# Dishwasher Leaves Food On Dishes



## troubleseeker (Sep 25, 2006)

Don't know about these devices restricting the water flow, but since you describe this as a "sometimes" problem, it may be large items occassionally shielding smaller ones from the spray.


----------



## mikemy6 (Feb 21, 2007)

Every Dw ive worked on has a float in a dome shape cover and pump down before fill.Open the door and check water level after the solinoid valve closes. 
Sounds like a drain problem. Make sure that you drain tube is clear,also this tube must not be kinked and at some point its max hight must be higher than the point it drains to.
When I use my Dw i allways run the water in my sink untill its hot and then run the disposal till its clear.


----------



## girltech (Jan 4, 2008)

All dishwashers a time filled and have a float that will shut the water off if the water pressure is high and the dishwasher fill in a shorter period of time.

The maximum water pressure is 120 psi and the minimum is 20 psi.

The flood safe hose are a good idea.

They should not effect the operation of the dishwasher.

When you hear the dishwasher stop filling open the door and check the water level. It should be just under the heating element.

Make sure that nothing else in the house is drawing water when the dishwasher is in use.

Grit on the dishes can be caused but different thing.

If the water temperature is not hot enough the detergent will not dissolve.

Old detergent will not dissolve properly so you should make sure that you by from a store that move there product fast and never have over a thirty day supply on hand.

If anything has been broken in the dishwasher it is possible that a piece of glass has done damage to the impeller.

If you have your model number and need Appliance parts you can get them here.


----------



## pcampbell (Feb 7, 2008)

I don't know if this is your problem or not,but you hear this all the time: We've tried all types of detergents. Liquid, powder. More, less, vinegar, no vinegar, etc.

I turned up our hot water heater and our dishes come out gleaming. Temperature is about or more than 140. HEAT does so much.

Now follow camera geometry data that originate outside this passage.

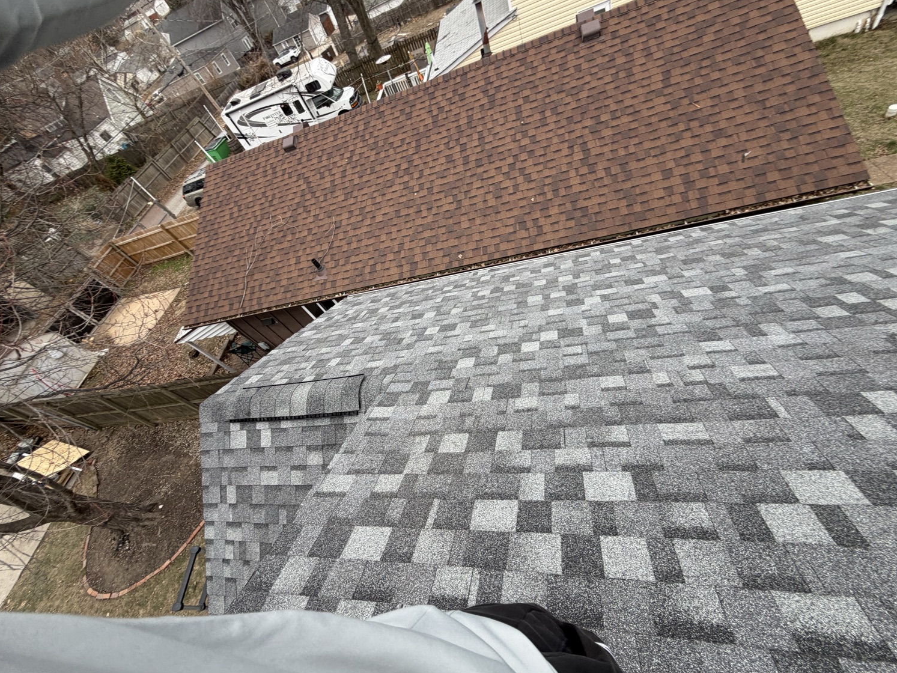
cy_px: 354
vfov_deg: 81.7
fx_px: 389
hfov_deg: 98.2
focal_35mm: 15
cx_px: 446
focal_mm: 2.22
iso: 40
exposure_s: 1/191
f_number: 2.2
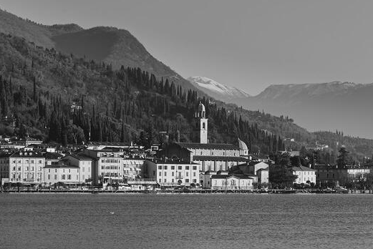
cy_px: 111
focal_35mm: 204
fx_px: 2115
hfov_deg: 10.1
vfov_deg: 6.7
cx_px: 202
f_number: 11
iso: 100
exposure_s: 1/125
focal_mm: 177
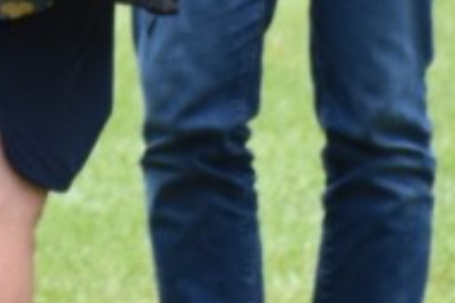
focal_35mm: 949
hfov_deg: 2.2
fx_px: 11984
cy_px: -596
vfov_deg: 1.4
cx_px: -212
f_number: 5.6
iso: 400
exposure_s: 1/250
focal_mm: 105
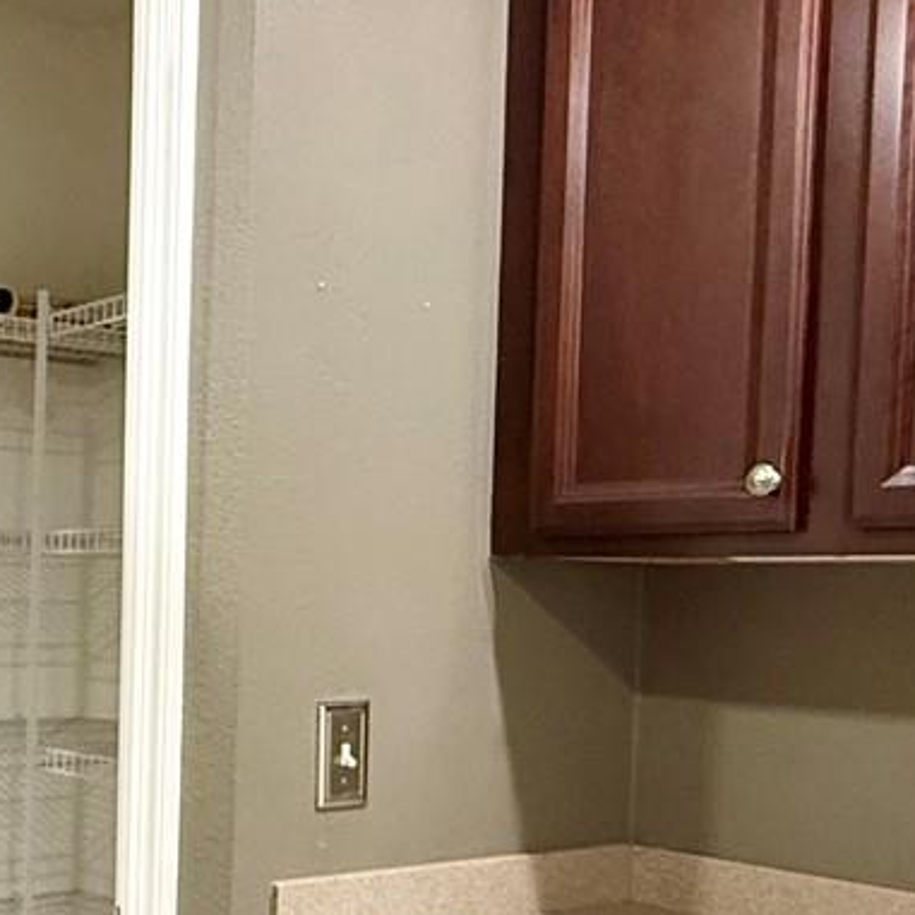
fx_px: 1555
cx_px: 103
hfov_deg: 31.4
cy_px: 687
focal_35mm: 52
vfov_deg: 32.2
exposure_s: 1/60
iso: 320
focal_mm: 2.22
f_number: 2.2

I had it turned down to save money but saving a few bucks isn't worth junk all over my dishes!

WE have a very bottom line dishwasher. It is the absolute bottom of the line $200 home depot job.


----------



## graphicsource (Mar 26, 2008)

We bought a new washer too, and I thought it was a terrible purchase until we had a guy come out for a different appliance, and suggested that we let the water in the kitchen sink get "HOT" before turning the dishwasher on. That did the trick. Since the newer dishwashers don't use as much water (1.5 gallons supposedly), it didn't have time for the water to get hot before it had all the water it needed.


----------